Get the 9700k, its better than the 8700k for the same price, plus those 8 cores will be mainstream anyways in 2 to 3 years


----------



## John Naylor (Nov 10, 2018)

You have stated that the primary interest is gaming, and while I can say that AMD has a horse in the race here, in none of those cases do they finish on top.  The 9900k is a waste for a strict gaming standpoint , I'd limit my choices to a 9600k or 9700k and drop the 9900k from consideration, because no, cores really aren't going to matter as your image shows very well.  So .... from the gaming perspective, Intel is the obvious way to go.  From the video editing perspective however  Intel and AMD both have viable choices.

From the video editing standpoint, it's going to depend on just how much you do .... the more you do, the more money it's worthwhile spending,  Both AMD and Intel have viable options.  But it's also going to depends on what app you are using.  Puget sound has the best set of performance comparision data that I have found using Premiere Pro.






Again, I'd stay with the 9700k but with the interest in nk editing, the more frequentlyyou do it, the more that the 9900k becomes the obvious choice being significantly faster than the 9700k and 2700k.   I'd pair it with an MSI MEG 390 ACE

32 GB would be my minimum ... 2 x 16 GB wild be cheaper than 4 x 8GB, allowing room for upgrade if ya see yaself getting bigger into it but unsure.     But as this relates to what yu do for a living, it should be a write-off which in my case, Id spring for 4 x 16GB from the getgo.

As for the cooler, the Scythe Fuma will outpefrom the Noctua / Cryorig flagship air coolers....

https://tpucdn.com/reviews/Scythe/Fuma/images/temp_oc_aida64.png

If ya want more cooling and the ease of an all-in-one but without the weak pump, galvanic corrosion problems of CLCs, grab a Swiftech H360X which is basically a set of open loop cooling components preassembled at the factory

https://tpucdn.com/reviews/Swiftech/Swiftech_H360X3_Drive_X3_AIO/images/temp_oc_aida64.png
http://www.swiftech.com/drivex3aio.aspx

I'd put it in a  Phantex Luxe Tempered Glass Case.   A Seasonic Focus Gold Plus PSU, a pair of SSDs (one for OS and programs, 2nd for scratch drive ) I use SSHds for archival storage but use what you are comfortable with


----------



## newtekie1 (Nov 10, 2018)

I'd go with the 9700K, the 8-Cores should actually perform just a little better in multi-threaded performance than the 6c/12t of the 8700K.  The HT of the 9900K isn't really worth the price premium, IMO.



Xx Tek Tip xX said:


> Buy a locked chipset board with a locked cpu - there's zero point in paying extra for overclocking features without the intent to overclock.





Knoxx29 said:


> None of those.
> 
> @Xx Tek Tip xX was clear enough, *No Overclock no K Series CPU
> 
> ...



Are there 8-Core locked CPUs with the same clock speeds as the 9700K/9900K?

I see suggestions like this all the time, do people not realize that there are more advantages to a K CPU than just the unlocked multiplier?  The 8700K is faster than the 8700 even without overclocking.



Knoxx29 said:


> And what's the point buying a K series CPU when it's not going to be Overclocked?

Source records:

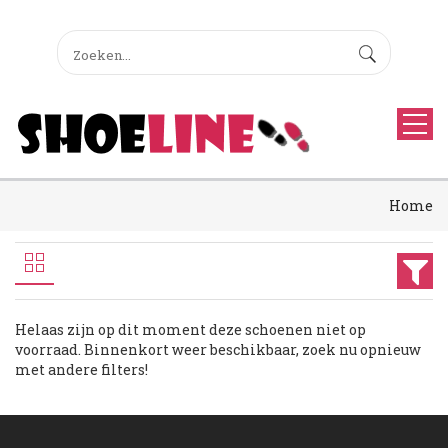
Home
Helaas zijn op dit moment deze schoenen niet op
voorraad. Binnenkort weer beschikbaar, zoek nu opnieuw
met andere filters!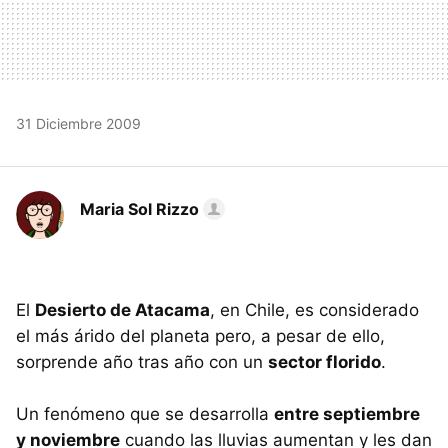
31 Diciembre 2009
Maria Sol Rizzo
El
Desierto de Atacama
, en Chile, es considerado
el más árido del planeta pero, a pesar de ello,
sorprende año tras año con un
sector florido
.
Un fenómeno que se desarrolla
entre septiembre
y noviembre
cuando las lluvias aumentan y les dan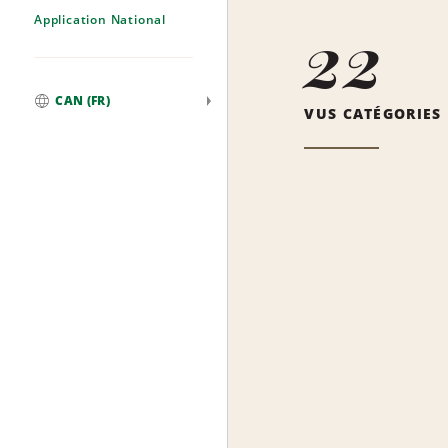
Application National
22
CAN (FR)
VUS CATÉGORIES
Mondial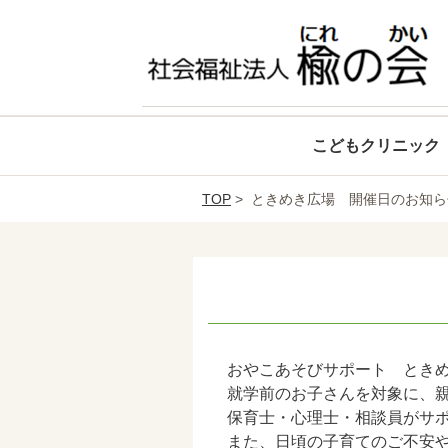
こどもクリニック
TOP
> ときめき広場 開催日のお知ら
おやこあそびサポート とき
就学前のお子さんを対象に、
保育士・心理士・相談員がサ
また、日頃の子育てのご不安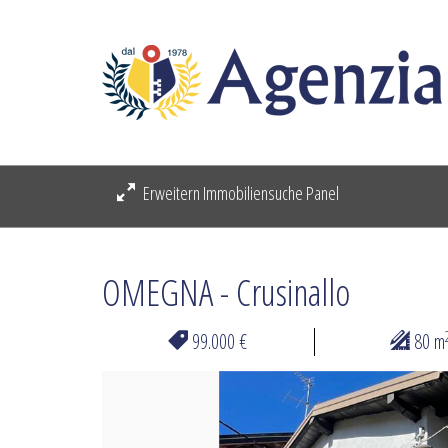
Erweitern Immobiliensuche Panel
OMEGNA - Crusinallo
99.000 €
80 m
Previous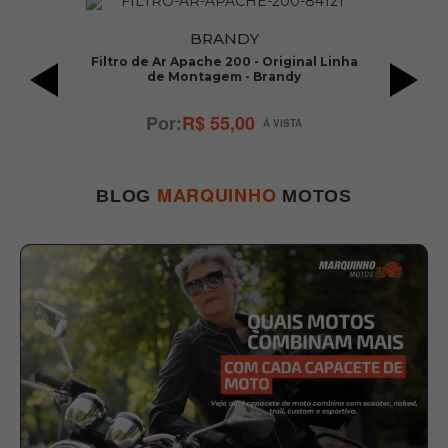
BRANDY
Filtro de Ar Apache 200 - Original Linha
F
de Montagem - Brandy
R$ 55,00
MARQUINHO
BLOG
MOTOS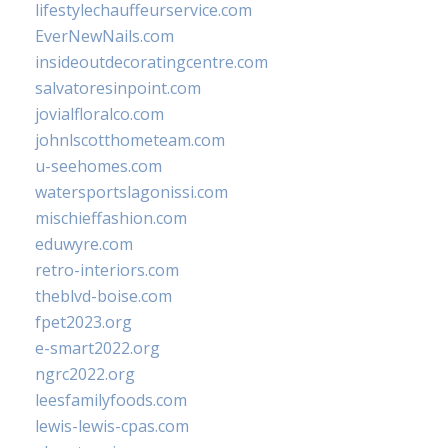
lifestylechauffeurservice.com
EverNewNails.com
insideoutdecoratingcentre.com
salvatoresinpoint.com
jovialfloralco.com
johnlscotthometeam.com
u-seehomes.com
watersportslagonissi.com
mischieffashion.com
eduwyre.com
retro-interiors.com
theblvd-boise.com
fpet2023.org
e-smart2022.org
ngrc2022.org
leesfamilyfoods.com
lewis-lewis-cpas.com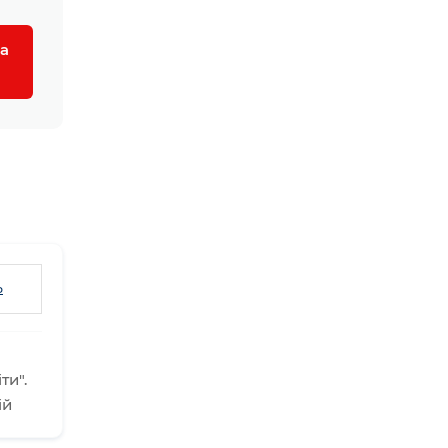
а
ь
ти".
ій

> What to do
In the thread on choosing a CPU, what amount of memory does John Naylor give as his minimum? These rows are separate material and are not part of the thread.

> Output
32 GB